I have used the data provided in your question to illustrate how it is done with an example :
scala> val df1 = Seq((1,"x","abc"),(2,"y","def")).toDF("Column_1","Column_2","Column_3")
// df1: org.apache.spark.sql.DataFrame = [Column_1: int, Column_2: string, Column_3: string]
scala> val df2 = Seq((1,"x","xyz"),(2,"y","www"),(3,"z","sdf")).toDF("Column_1","Column_2","Column_4")
// df2: org.apache.spark.sql.DataFrame = [Column_1: int, Column_2: string, Column_4: string]
scala> val df3 = df1.join(df2, Seq("Column_1","Column_2"), "outer")

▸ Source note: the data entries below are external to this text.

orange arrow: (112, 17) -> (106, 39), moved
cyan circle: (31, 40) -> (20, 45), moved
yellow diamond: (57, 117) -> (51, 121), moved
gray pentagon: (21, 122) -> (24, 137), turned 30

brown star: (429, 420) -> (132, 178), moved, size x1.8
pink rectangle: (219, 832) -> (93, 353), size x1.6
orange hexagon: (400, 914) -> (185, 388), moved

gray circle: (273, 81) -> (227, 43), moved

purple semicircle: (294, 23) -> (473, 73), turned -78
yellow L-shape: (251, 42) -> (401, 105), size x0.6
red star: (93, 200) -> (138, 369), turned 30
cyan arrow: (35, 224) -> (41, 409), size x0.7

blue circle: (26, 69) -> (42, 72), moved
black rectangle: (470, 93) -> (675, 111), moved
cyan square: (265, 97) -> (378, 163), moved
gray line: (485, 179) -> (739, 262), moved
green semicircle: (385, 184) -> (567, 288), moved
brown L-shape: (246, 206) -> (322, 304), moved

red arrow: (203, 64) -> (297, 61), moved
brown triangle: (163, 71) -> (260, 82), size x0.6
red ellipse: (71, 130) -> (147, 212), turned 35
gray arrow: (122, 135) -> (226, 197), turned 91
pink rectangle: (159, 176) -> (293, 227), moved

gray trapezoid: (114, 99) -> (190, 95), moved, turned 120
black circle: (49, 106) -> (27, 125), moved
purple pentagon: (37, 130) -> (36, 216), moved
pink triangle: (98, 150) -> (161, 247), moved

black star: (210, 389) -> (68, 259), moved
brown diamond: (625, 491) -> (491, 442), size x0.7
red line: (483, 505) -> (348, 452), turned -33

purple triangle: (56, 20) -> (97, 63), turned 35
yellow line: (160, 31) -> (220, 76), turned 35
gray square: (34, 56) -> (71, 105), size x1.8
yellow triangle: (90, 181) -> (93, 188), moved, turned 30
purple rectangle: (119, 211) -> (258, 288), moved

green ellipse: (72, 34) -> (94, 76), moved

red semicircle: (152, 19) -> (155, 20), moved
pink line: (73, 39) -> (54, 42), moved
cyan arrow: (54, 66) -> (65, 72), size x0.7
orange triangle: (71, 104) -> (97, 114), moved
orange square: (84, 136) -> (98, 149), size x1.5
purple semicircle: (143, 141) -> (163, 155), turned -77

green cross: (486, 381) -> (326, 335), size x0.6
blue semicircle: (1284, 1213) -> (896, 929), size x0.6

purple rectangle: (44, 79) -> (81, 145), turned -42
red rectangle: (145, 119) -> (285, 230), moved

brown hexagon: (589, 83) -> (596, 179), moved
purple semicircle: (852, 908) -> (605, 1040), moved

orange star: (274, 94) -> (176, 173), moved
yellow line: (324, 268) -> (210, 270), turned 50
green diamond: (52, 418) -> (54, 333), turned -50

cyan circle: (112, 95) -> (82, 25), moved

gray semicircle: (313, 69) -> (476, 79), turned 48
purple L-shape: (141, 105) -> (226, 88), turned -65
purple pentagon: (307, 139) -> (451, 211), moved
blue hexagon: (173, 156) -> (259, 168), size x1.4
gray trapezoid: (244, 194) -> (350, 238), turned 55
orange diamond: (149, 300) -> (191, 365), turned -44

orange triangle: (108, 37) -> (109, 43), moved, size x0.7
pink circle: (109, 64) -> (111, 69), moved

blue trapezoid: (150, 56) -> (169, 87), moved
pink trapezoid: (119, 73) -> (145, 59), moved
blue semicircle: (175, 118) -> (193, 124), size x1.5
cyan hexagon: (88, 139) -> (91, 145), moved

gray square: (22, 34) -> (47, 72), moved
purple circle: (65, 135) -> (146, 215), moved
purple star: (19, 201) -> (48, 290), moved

// df3: org.apache.spark.sql.DataFrame = [Column_1: int, Column_2: string, Column_3: string, Column_4: string]
scala> df3.show
// +--------+--------+--------+--------+
// |Column_1|Column_2|Column_3|Column_4|
// +--------+--------+--------+--------+
// | 1| x| abc| xyz|
// | 2| y| def| www|
// | 3| z| null| sdf|
// +--------+--------+--------+--------+
This is called an equi-join
with another DataFrame
using the given columns.
It is different from other join functions, the join columns will only appear once in the output, i.e. similar to SQL's JOIN USING
syntax.
Note
Outer equi-joins are available since Spark 1.6.
Upvotes: 6